The 9-volume series (properly pronounced as "Gahn-mu" (Gun Dream)) follows the life of Gally. She is a small female cyborg discovered and named by Ido, a cyborg engineer who had found her head and part of her torso in a junk heap. (In the U.S. version, her name is Alita (see side note below)).
Their city, Scrap-Metal City, is a crime-filled, dangerous place, but above it, connected by massive tether-conduits, floats the mysterious city of Zalem, rumored to be a high-tech paradise. Periodically, Zalem dumps garbage to the ground below, and it was in one of those mountains of trash that Gally had been found. Ido himself is an ex-inhabitant of Zalem, but won't speak of it.
Gally, who has amnesia and can't recall who she was, lives happily with Ido for a while. But gradually she becomes involved in the dangerous business of bounty-hunting, discovering at the same time that she has an affinity for fighting and killing. She finally falls in love with a boy named Yugo --- but to her horror, he winds up on the bounty list. In the end, she saves Yugo, but he follows his dream of climbing up to Zalem and dies in the attempt.
Gally and Ido have a falling out. She takes up tournament combat, becoming quite a popular fighter. But she seems to draw disaster like a magnet, and eventually even her friends turn away from her as her enemies try to hunt her down. Finally, screwed over by the system, she nearly dies, but is rescued by agents of Zalem. She sells herself to the technicians of Zalem, to be their agent/warrior on the Earth as a "TUNED" agent; she is linked into their computers, and technicians oversee her actions. Drunken with battle power, addicted to the white blankness of the heat of combat, it isn't until she finds a lover (Fogia) that she feels some sort of meaning to her life. Respite is brief, and she quickly plunges back into the messier side of life, seeking to bridge the gap between the mysterious paradise of Zalem and the mean, dirty streets of the Earth. Her nickname is "Angel of Death," or "Evil Angel," but she never loses her humanity or her basic compassion for innocent people. She discovers Ido is gone from her forever, and cries; she discovers that Zalem has played a cruel trump card and has created replica androids of her, and tries to destroy them. She is still caught between Zalem and the people of Scrap-Metal, and sees coldness on one side, and over-bright rage on the other.

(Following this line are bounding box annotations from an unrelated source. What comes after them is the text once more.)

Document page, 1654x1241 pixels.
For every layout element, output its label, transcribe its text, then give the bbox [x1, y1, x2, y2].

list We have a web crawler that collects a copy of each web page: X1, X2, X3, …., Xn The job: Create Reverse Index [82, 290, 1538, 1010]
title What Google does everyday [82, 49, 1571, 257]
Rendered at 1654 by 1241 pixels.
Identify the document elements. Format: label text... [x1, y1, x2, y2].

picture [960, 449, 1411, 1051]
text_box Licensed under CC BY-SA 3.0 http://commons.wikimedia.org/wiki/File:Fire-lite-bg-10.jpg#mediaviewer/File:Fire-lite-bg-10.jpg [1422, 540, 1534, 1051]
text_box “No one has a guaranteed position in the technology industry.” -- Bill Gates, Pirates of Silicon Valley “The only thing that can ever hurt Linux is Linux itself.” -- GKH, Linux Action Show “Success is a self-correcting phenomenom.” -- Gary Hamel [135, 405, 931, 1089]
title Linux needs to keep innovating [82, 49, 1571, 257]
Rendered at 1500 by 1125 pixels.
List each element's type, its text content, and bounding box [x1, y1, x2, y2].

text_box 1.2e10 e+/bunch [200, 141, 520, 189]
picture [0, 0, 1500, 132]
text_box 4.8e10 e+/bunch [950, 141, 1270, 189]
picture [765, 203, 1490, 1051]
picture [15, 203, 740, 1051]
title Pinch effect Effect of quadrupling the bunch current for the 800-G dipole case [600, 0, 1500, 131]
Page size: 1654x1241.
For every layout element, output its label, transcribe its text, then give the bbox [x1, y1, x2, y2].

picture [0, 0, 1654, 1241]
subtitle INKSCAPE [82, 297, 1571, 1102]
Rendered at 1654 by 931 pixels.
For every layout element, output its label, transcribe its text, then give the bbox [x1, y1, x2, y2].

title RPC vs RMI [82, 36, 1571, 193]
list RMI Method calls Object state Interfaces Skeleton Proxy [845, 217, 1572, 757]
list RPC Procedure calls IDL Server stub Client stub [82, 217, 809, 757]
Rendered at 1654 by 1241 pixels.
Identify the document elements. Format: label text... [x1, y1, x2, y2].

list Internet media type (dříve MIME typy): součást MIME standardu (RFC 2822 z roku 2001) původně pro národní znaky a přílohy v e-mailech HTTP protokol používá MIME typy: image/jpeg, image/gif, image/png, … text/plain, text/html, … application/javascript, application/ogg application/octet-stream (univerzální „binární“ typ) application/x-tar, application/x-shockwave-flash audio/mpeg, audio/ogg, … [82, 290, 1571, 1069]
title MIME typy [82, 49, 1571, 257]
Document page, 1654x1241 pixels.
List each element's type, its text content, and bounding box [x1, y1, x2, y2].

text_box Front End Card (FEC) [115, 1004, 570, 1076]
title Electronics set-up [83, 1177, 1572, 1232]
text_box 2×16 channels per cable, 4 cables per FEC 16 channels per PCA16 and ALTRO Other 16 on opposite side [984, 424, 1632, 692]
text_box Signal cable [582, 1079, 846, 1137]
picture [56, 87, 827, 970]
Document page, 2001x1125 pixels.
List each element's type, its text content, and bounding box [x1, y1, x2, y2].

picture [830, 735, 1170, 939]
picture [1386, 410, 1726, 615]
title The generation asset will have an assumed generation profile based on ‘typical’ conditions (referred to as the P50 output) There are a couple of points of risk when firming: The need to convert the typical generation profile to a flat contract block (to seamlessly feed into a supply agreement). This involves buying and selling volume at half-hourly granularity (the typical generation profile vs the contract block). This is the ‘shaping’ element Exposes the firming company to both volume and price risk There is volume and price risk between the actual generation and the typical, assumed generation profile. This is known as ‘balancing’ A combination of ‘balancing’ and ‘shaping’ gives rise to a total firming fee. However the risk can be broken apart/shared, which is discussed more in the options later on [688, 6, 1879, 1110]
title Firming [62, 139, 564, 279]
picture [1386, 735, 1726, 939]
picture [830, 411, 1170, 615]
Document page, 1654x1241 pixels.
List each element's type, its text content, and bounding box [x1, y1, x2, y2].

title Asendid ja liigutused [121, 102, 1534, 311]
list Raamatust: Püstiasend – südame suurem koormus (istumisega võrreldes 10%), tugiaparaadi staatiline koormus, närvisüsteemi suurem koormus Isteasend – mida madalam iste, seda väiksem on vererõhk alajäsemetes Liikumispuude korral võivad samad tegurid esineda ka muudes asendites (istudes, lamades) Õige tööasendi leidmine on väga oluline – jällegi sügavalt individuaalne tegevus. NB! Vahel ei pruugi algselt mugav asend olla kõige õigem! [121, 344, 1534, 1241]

She even remembers her previous life as a cold-hearted terrorist named Yoko, and rejects it. Finally, the series culminates with Gally arriving on Zalem itself. It is a form of paradise, a last remnant of peace and ultra-high tech. But most of the people are weak-willed sheep, happy to live and die that way. By now, Gally has already found out some of Zalem's secrets; now, enraged by the passivity of the people, she finds out its ultimate purpose (it is the lower half of an orbital space port called Jeru-Salem) and its ultimate lie. Both aided and hindered by her arch-nemesis, the mad scientist/nanotech-engineer Nova, she has, she realizes, been given the power to judge Zalem and destroy it utterly; she, the battle-hardened killing machine, is more than a match for anything on Zalem. Zalem's main computer, realizing Gally may well bring its reign to an end, would rather commit suicide than allow this to happen. It is up to Gally, with Nova's help, to save both cities --- Zalem and the one below it. And so Gally brings about a final end to the floating city in an astounding transformation. The people of the Scrap-Metal City and Zalem are reunited again.
....
It's unfortunate, but the last book was somewhat rushed and a little bizarre, probably due to the author's severe illness (he was publishing at half his normal rate, and in fact missed several issues of Business Jump). But the wonderful artwork remained the same throughout: fine tech-work, flowing combats, fascinating characters, and always Gally --- small, fast, light, grinning from behind her blazing gun. Gunnm is a "Gun Dream," a dark, harsh, but not inhuman image of the future.
Side note: Amusingly, in one hallucinogenic cyber-dream sequence (induced by the mad Dr. Nova), Gally relives a twisted version of her early life with Ido --- in which she has been named "Alita" by Nova. Since this happened well after the initial U.S. release of Battle Angel Alita, one must assume that the author was satirizing the name.